Андрей толкнул Ваську плечом:
– Ты всегда заскакиваешь. Без тебя толком рассказали бы.
– Да что у вас там случилось?
Андрей наклонился к Порфирию и стал рассказывать, что было вчера. Он говорил шепотом, но иногда срывался и переходил на полный голос, хриплый и взволнованный.
Порфирий хмурился и тер подбородок. Только когда Андрей рассказывал, как мы тушили на площади фонарь, лицо Порфирия разгладилось. Он тихо засмеялся и выругался, но потом стал еще мрачнее.
Когда Андрей кончил, Порфирий долго сидел, опустив голову, точно с этой минуты и смотреть на нас не хотел. Мы поняли, что натворили неладное. Васька мигал глазами, будто собирался плакать, а мы с Андреем растерянно стояли посреди чердака и не знали, куда приткнуться.
Наш красноармеец, которого мы сами нашли и за которого готовы были пойти в огонь и в воду, сидел теперь как чужой, не глядя на нас. Да и с виду он был совсем чужой – в этом грязном брезенте и надвинутом на брови картузе.
Наконец он заговорил:
– Не туда вы, ребята, залезли. Не дело это, а баловство. Вы думаете, так это и пройдет? Нет, братцы, будет вам за это. А не вам – так другим попадет. Думаете, вас не выследили? Да небось уже за вами на квартиру пошли.

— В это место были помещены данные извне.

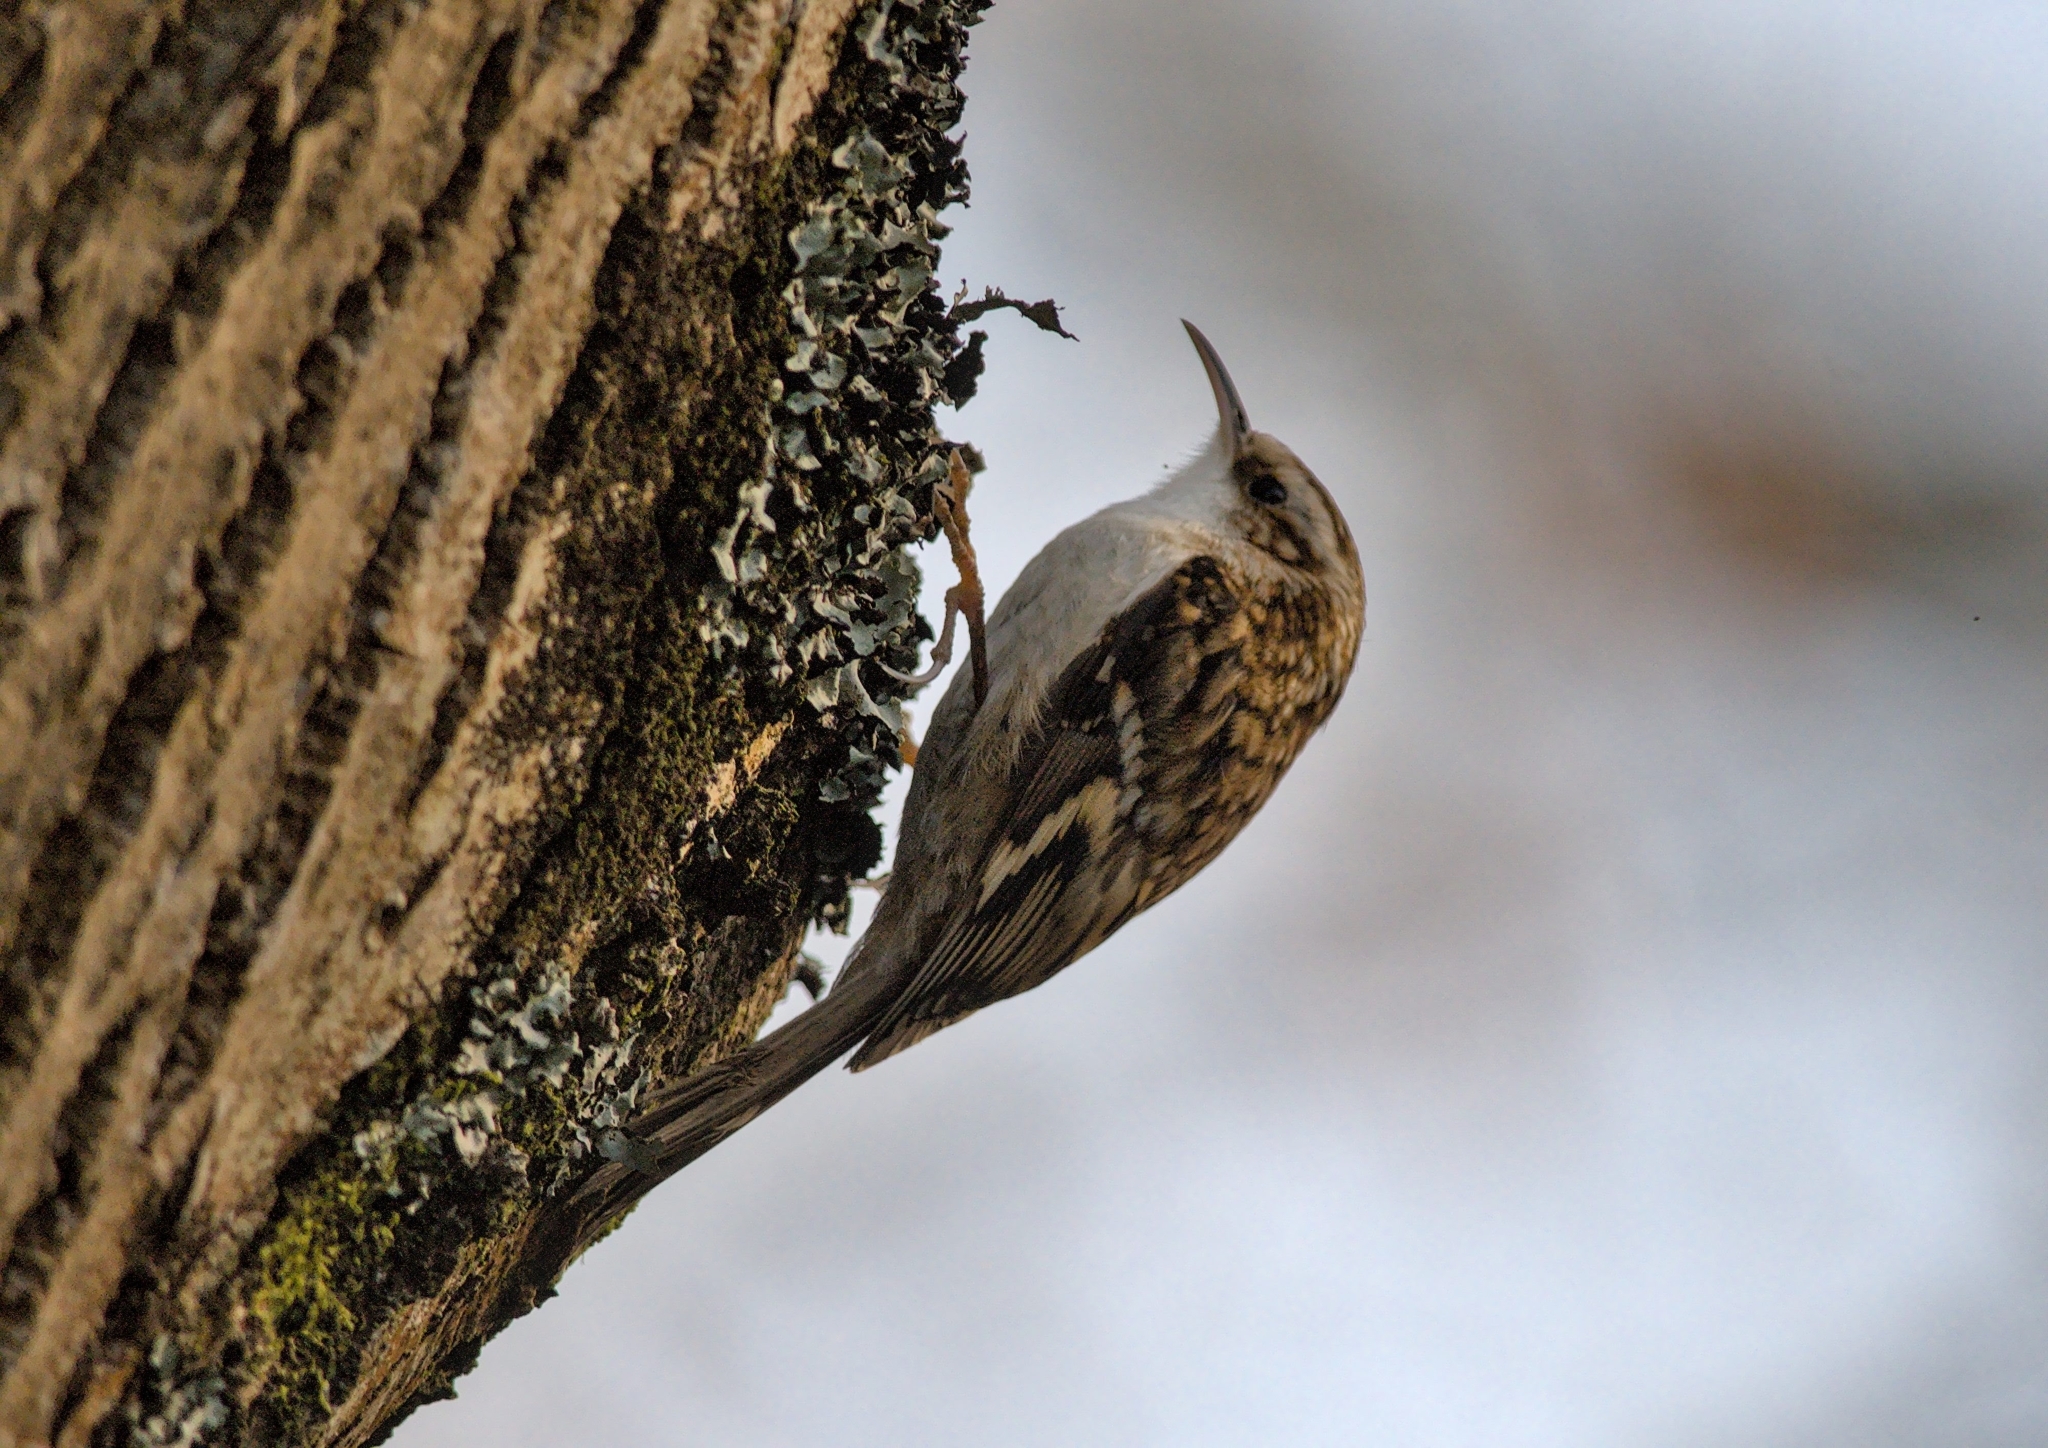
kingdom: Animalia
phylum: Chordata
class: Aves
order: Passeriformes
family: Certhiidae
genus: Certhia
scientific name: Certhia familiaris
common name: Eurasian treecreeper
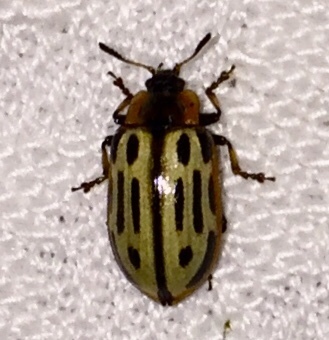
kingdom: Animalia
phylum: Arthropoda
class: Insecta
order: Coleoptera
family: Chrysomelidae
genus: Aethiopocassis
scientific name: Aethiopocassis scripta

– Не пошли, – сказал Андрей. – Ты, видно, думаешь, Порфирий, что мы совсем дураки, да? Нет, мы чисто дело обделали. На каждом углу часового поставили. А винтовки так схоронили, что никакой черт не отыщет. Пускай весь поселок снесут, а до винтовок не докопаются.
Андрей опять поглядел на нас героем.
Но Порфирий сразу осадил его:
– Напрасно, парень, думаешь о себе много. Это ты верно сказал, что поселок снесут. Возьмут теперь в оборот рабочих. Ваших же, деповских. А кого и к стенке… Эх ты, гайдамак… Ну, ступайте теперь по домам да помалкивайте.
Андрей хотел было что-то ответить, но махнул рукой и пошел к дверям. Мы за ним.
Когда мы сползли с лестницы, Васька тихо сказал:
– Уж, наверно, нашли винтовки. Повесят теперь отца.
Он заплакал и побежал вперед.
– Васька! Вася! Куда ты? – растерянно закричал Андрей и кинулся за ним.
У будки стрелочника он догнал его и крепко схватил за плечи. Васька весь дергался и не мог выговорить ни слова.
– Брось, Вася, – сказал Андрей решительно. – Ежели возьмут твоего отца, я сам тогда явлюсь к коменданту и скажу: я это сделал.
Глава XV
НА ОСАДНОМ ПОЛОЖЕНИИ
Дня через два весь поселок знал о том, что из комендантской исчезли винтовки. На всех углах расставили постовых. Со станицы прискакала казачья сотня. Казаки оцепили станцию и поселок.
На заборах появились приказы:
«Объявляются станица и железнодорожный поселок на осадном положении. Появившихся на улице после шести часов вечера немедленно задерживать и отправлять к коменданту и атаману станицы.
Комендант станции Глухов.
Атаман станицы Конорезов».
Был холодный и светлый день.
Я болтался во дворе и поджидал Ваську. Мы с ним каждый день носили в мастерские завтрак отцам. В руках у меня был красный узелок с хлебом, салом и несколькими кусками сахара.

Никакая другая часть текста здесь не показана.